IMA President Mark Denzler is an employer representative of Illinois' Workers Compensation Advisory Board and has hosted a weekly poker game in his office frequented by state legislators.

The Illinois Manufacturers' Association is a 501(c)(6) non-profit organization. It has its own political action committee called Manufacturers PAC or MPAC.

The Illinois Manufacturers' Association owns the for-profit subsidiary Xpress Professional Services, which conducts opinion polls through its polling organization, We Ask America.

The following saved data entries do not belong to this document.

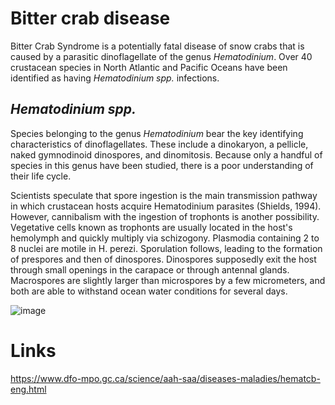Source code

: # Bitter crab disease

Bitter Crab Syndrome is a potentially fatal disease of snow crabs that is caused by a parasitic dinoflagellate of the genus *Hematodinium*. 
Over 40 crustacean species in North Atlantic and Pacific Oceans have been identified as having *Hematodinium spp.* infections.

## *Hematodinium spp.*

Species belonging to the genus *Hematodinium* bear the key identifying characteristics of dinoflagellates. These include a dinokaryon, a pellicle, naked gymnodinoid dinospores, 
and dinomitosis. Because only a handful of species in this genus have been studied, there is a poor understanding of their life cycle.

Scientists speculate that spore ingestion is the main transmission pathway in which crustacean hosts acquire Hematodinium parasites (Shields, 1994). 
However, cannibalism with the ingestion of trophonts is another possibility. Vegetative cells known as trophonts are usually located in the host's hemolymph 
and quickly multiply via schizogony. Plasmodia containing 2 to 8 nuclei are motile in H. perezi. Sporulation follows, leading to the formation of prespores and 
then of dinospores. Dinospores supposedly exit the host through small openings in the carapace or through antennal glands. Macrospores are slightly larger than 
microspores by a few micrometers, and both are able to withstand ocean water conditions for several days.

![image](https://github.com/TobieSurette/snow-crab-biology/assets/14942142/b752cc22-ac6e-4257-9095-b67c542ad745)

# Links

https://www.dfo-mpo.gc.ca/science/aah-saa/diseases-maladies/hematcb-eng.html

The firm conducts automated polls and has been described as conservative leaning and has received criticism for its methodology.

=== Opposition to military right-to-repair legislation ===
In July 2024, IMA signed a letter to members of both the House Committee on Armed Services and the Senate Committee on Armed Services opposing Section 828 of S. 4628, the National Defense Authorization Act for Fiscal Year 2025, entitled "Requirement for Contractors to Provide Reasonable Access to Repair Materials," which would require contractors doing business with the US military to agree "to provide the Department of Defense fair and reasonable access to all the repair materials, including parts, tools, and information, used by the manufacturer or provider or their authorized partners to diagnose, maintain, or repair the good or service."